Dive Brief:
- The University of California system is moving to increase its enrollment by 20,000 students by 2030, which would be a significant increase for the 286,000-student, 10-campus public university system.
- It's the equivalent of adding a new campus, the system's president, Michael Drake, said in a Board of Regents meeting last week. But the system wants to add the students at existing institutions, meaning it will need to pursue "strategic, organic growth" that matches the goals of individual campuses, Drake said.
- Strategies under consideration could include more online offerings, faster times to graduation and acquiring other institutions or campuses. A working group of campus chancellors and representatives from the system's office of the president will develop a plan to reach the goal.
Dive Insight:
The growth proposal can be seen as a reflection of the ways projected changes in populations, demographics and high school graduation rates will unequally affect colleges in different parts of the country — and in different parts of the same state.
Nationally, the number of high school graduates is expected to peak in 2025 and then begin a long modest decline as low birth rates from the Great Recession result in fewer traditional-age college students.
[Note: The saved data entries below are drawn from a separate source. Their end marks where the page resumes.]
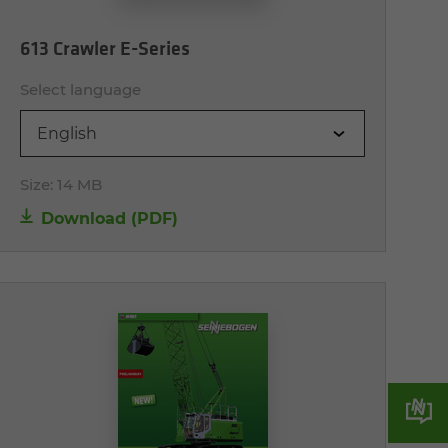
613 Crawler E-Series
Select language
English
Size:
14 MB
Download (PDF)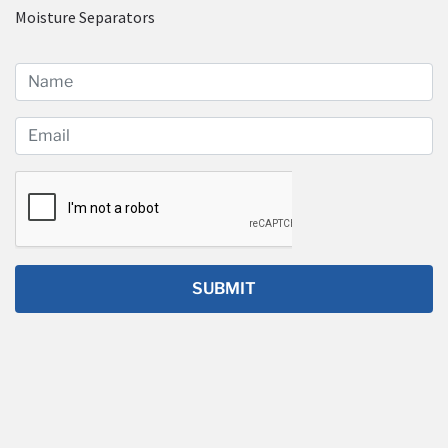
Moisture Separators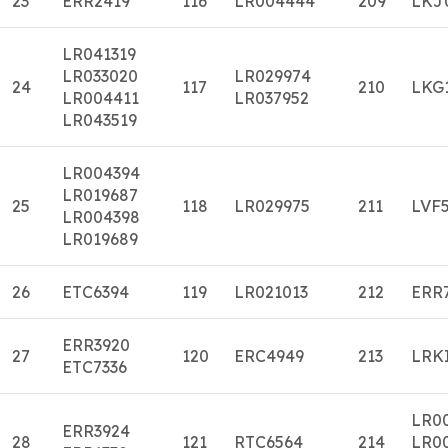
23
ERR2419
116
LR004444
209
LKJ
LR041319
LR033020
LR029974
24
117
210
LKG
LR004411
LR037952
LR043519
LR004394
LR019687
25
118
LR029975
211
LVF
LR004398
LR019689
26
ETC6394
119
LR021013
212
ERR
ERR3920
27
120
ERC4949
213
LRK
ETC7336
LR0
ERR3924
28
121
RTC6564
214
LR0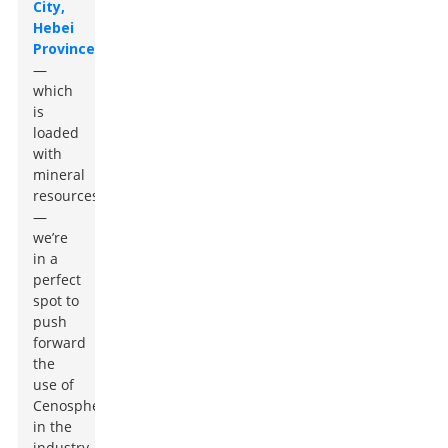
City,
Hebei
Province
—
which
is
loaded
with
mineral
resources
—
we’re
in a
perfect
spot to
push
forward
the
use of
Cenospheres
in the
industry.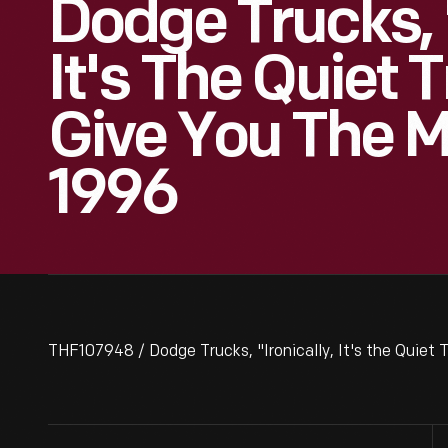
Dodge Trucks, "
It's The Quiet 
Give You The 
1996
THF107948 / Dodge Trucks, "Ironically, It's the Quiet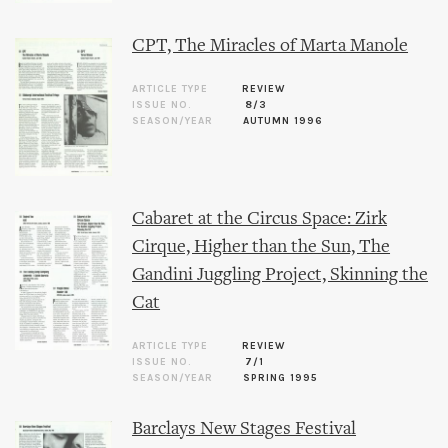
CPT, The Miracles of Marta Manole
ARTICLE TYPE
REVIEW
ISSUE NO.
8/3
SEASON/YEAR
AUTUMN 1996
Cabaret at the Circus Space: Zirk
Cirque, Higher than the Sun, The
Gandini Juggling Project, Skinning the
Cat
ARTICLE TYPE
REVIEW
ISSUE NO.
7/1
SEASON/YEAR
SPRING 1995
Barclays New Stages Festival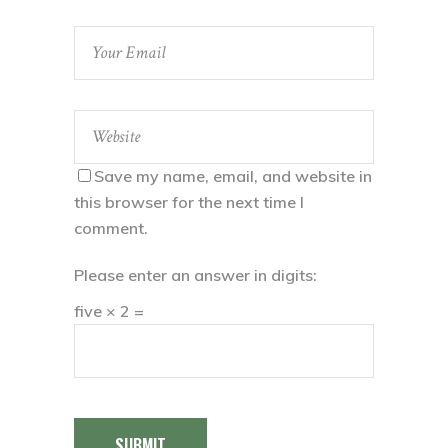
Save my name, email, and website in
this browser for the next time I
comment.
Please enter an answer in digits:
five × 2 =
SUBMIT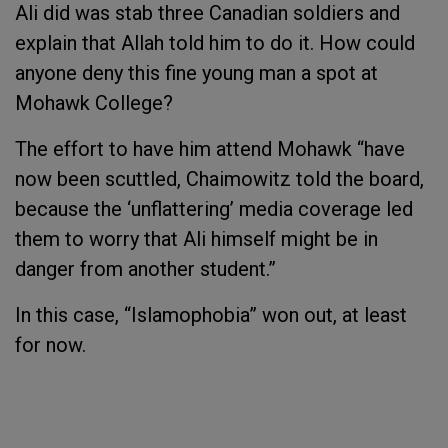
Ali did was stab three Canadian soldiers and
explain that Allah told him to do it. How could
anyone deny this fine young man a spot at
Mohawk College?
The effort to have him attend Mohawk “have
now been scuttled, Chaimowitz told the board,
because the ‘unflattering’ media coverage led
them to worry that Ali himself might be in
danger from another student.”
In this case, “Islamophobia” won out, at least
for now.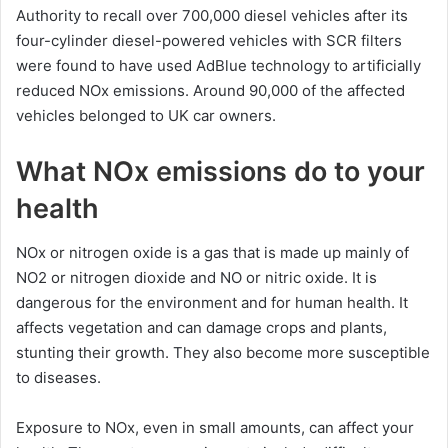
Authority to recall over 700,000 diesel vehicles after its
four-cylinder diesel-powered vehicles with SCR filters
were found to have used AdBlue technology to artificially
reduced NOx emissions. Around 90,000 of the affected
vehicles belonged to UK car owners.
What NOx emissions do to your
health
NOx or nitrogen oxide is a gas that is made up mainly of
NO2 or nitrogen dioxide and NO or nitric oxide. It is
dangerous for the environment and for human health. It
affects vegetation and can damage crops and plants,
stunting their growth. They also become more susceptible
to diseases.
Exposure to NOx, even in small amounts, can affect your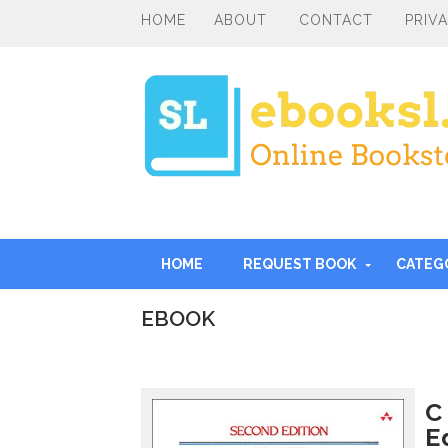
HOME
ABOUT
CONTACT
PRIV
HOME
REQUEST BOOK
CATEG
EBOOK
I
n
t
r
C
o
E
d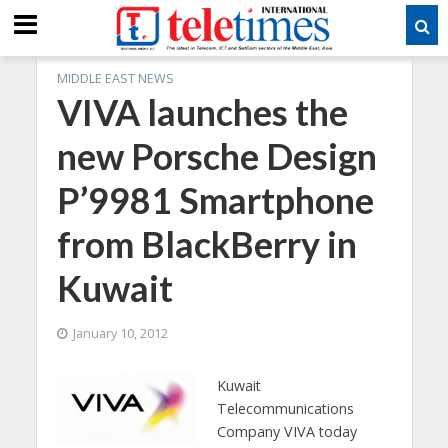
MIDDLE EAST NEWS
VIVA launches the
new Porsche Design
P’9981 Smartphone
from BlackBerry in
Kuwait
January 10, 2012
Kuwait
Telecommunications
Company VIVA today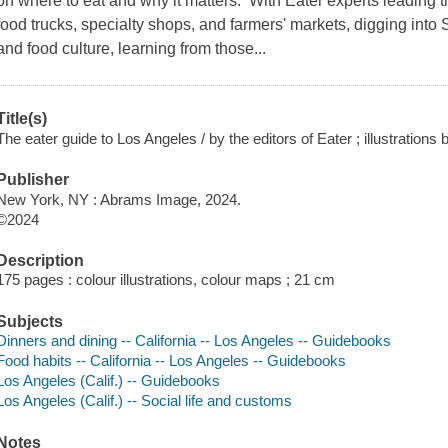
on where to eat and why it matters. With Eater experts leading t
food trucks, specialty shops, and farmers' markets, digging into 
and food culture, learning from those...
Title(s)
The eater guide to Los Angeles / by the editors of Eater ; illustrations
Publisher
New York, NY : Abrams Image, 2024.
©2024
Description
175 pages : colour illustrations, colour maps ; 21 cm
Subjects
Dinners and dining -- California -- Los Angeles -- Guidebooks
Food habits -- California -- Los Angeles -- Guidebooks
Los Angeles (Calif.) -- Guidebooks
Los Angeles (Calif.) -- Social life and customs
Notes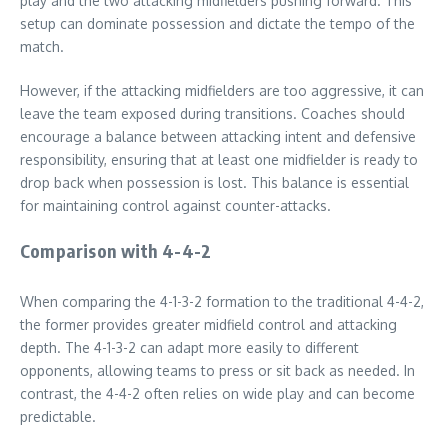
play and the two attacking midfielders pushing forward. This
setup can dominate possession and dictate the tempo of the
match.
However, if the attacking midfielders are too aggressive, it can
leave the team exposed during transitions. Coaches should
encourage a balance between attacking intent and defensive
responsibility, ensuring that at least one midfielder is ready to
drop back when possession is lost. This balance is essential
for maintaining control against counter-attacks.
Comparison with 4-4-2
When comparing the 4-1-3-2 formation to the traditional 4-4-2,
the former provides greater midfield control and attacking
depth. The 4-1-3-2 can adapt more easily to different
opponents, allowing teams to press or sit back as needed. In
contrast, the 4-4-2 often relies on wide play and can become
predictable.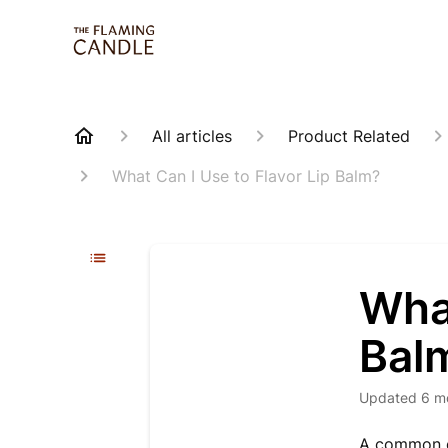
All articles
Product Related
What Can I Use to Flavor Lip Balm?
What
Bal
Updated
6 m
A common qu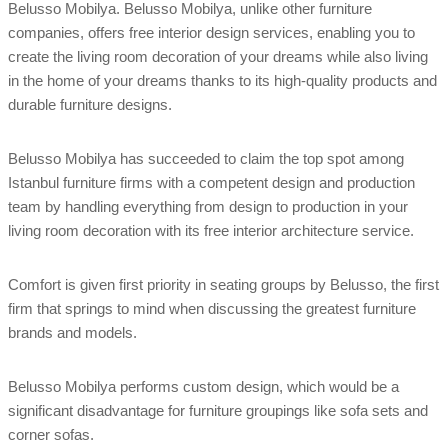
Belusso Mobilya. Belusso Mobilya, unlike other furniture
companies, offers free interior design services, enabling you to
create the living room decoration of your dreams while also living
in the home of your dreams thanks to its high-quality products and
durable furniture designs.
Belusso Mobilya has succeeded to claim the top spot among
Istanbul furniture firms with a competent design and production
team by handling everything from design to production in your
living room decoration with its free interior architecture service.
Comfort is given first priority in seating groups by Belusso, the first
firm that springs to mind when discussing the greatest furniture
brands and models.
Belusso Mobilya performs custom design, which would be a
significant disadvantage for furniture groupings like sofa sets and
corner sofas.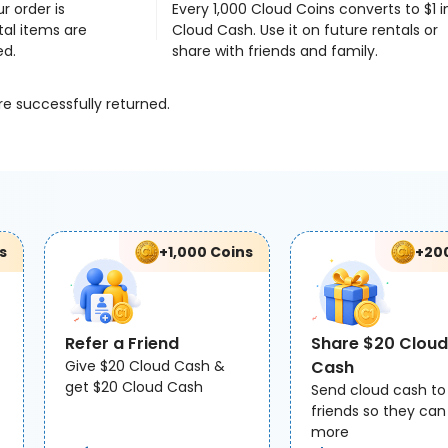
r order is
Every 1,000 Cloud Coins converts to $1 i
al items are
Cloud Cash. Use it on future rentals or
ed.
share with friends and family.
re successfully returned.
s
+1,000 Coins
+20
Refer a Friend
Share $20 Cloud
Give $20 Cloud Cash &
Cash
get $20 Cloud Cash
Send cloud cash to
friends so they can
more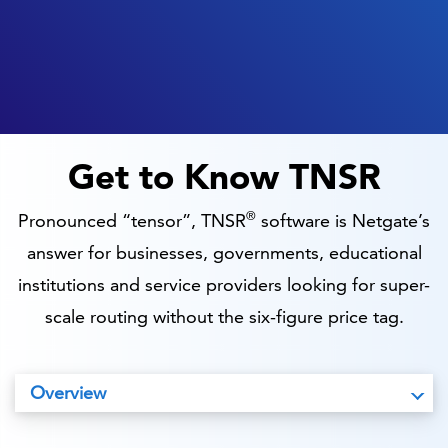
Get to Know TNSR
®
Pronounced “tensor”, TNSR
software is Netgate’s
answer for businesses, governments, educational
institutions and service providers looking for super-
scale routing without the six-figure price tag.
Overview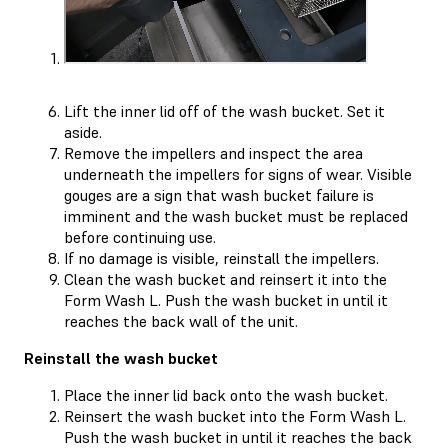
Lift the inner lid off of the wash bucket. Set it
aside.
Remove the impellers and inspect the area
underneath the impellers for signs of wear. Visible
gouges are a sign that wash bucket failure is
imminent and the wash bucket must be replaced
before continuing use.
If no damage is visible, reinstall the impellers.
Clean the wash bucket and reinsert it into the
Form Wash L. Push the wash bucket in until it
reaches the back wall of the unit.
Reinstall the wash bucket
Place the inner lid back onto the wash bucket.
Reinsert the wash bucket into the Form Wash L.
Push the wash bucket in until it reaches the back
California's population is expected to follow a similar arc.
But instead of falling, demand for attending UC's institutions is expected to increase as more students take college preparatory coursework and high school graduation rates rise, particularly among Hispanic and Latino students, the system's vice president for institutional research and academic planning told regents. The proposed expansion could allow the system to stress equity and grow to enroll student bodies that better reflect California's demographics, officials said.
The coming population and demographic changes are also expected to play out differently for various types of institutions. Generally speaking, selective and elite universities that recruit nationally — like those in the UC system — are expected to continue to be strong draws.
UC touted a record-breaking number of undergraduate applications for fall 2021. But the increases weren't felt evenly. First-year applications from California students seeking to attend UC Merced barely budged, going from 22,244 to 22,509. In contrast, at UCLA, first-year California student applications spiked from 67,877 to 84,148.
Some UC campuses face constraints on the number of on-campus students they can add. UC Berkeley plans to limit growth in the number of undergraduates it enrolls to 1% per year after local opposition to more aggressive expansion. That contrasts to UC Riverside, which has increased from 21,000 students to 26,000 students since 2013 and is aiming to grow to 40,000, the scale of other universities with which it sees itself competing.
Berkeley's chancellor, Carol Christ, called for planning to grow in "unconventional ways." Campuses that can't expand their physical footprint could consider satellite campuses on undeveloped land or adding a campus through an acquisition. Berkeley had been planning to enroll students at the private nonprofit Mills College's campus before Mills struck a deal to be acquired by Northeastern University.
Using summer sessions and university extension locations differently could also be options. So too could be decreasing the time it takes students to earn degrees and remote instruction, Christ said.
"I don't imagine fully online undergraduate degrees, but you can use online instruction to create more elasticity of place, allowing students to take, say, a semester or quarter remotely," Christ said.
Other considerations include growing graduate and Ph.D. enrollment at appropriate rates, which affects institutions' ability to educate undergraduates and conduct research. But capacity concerns have long followed the UC system. Student regent Alexis Atsilvsgi Zaragoza pointed out some campuses had to house students in hotels this fall because they were short on housing, raising the question of how the system can serve its current student population, let alone a larger one.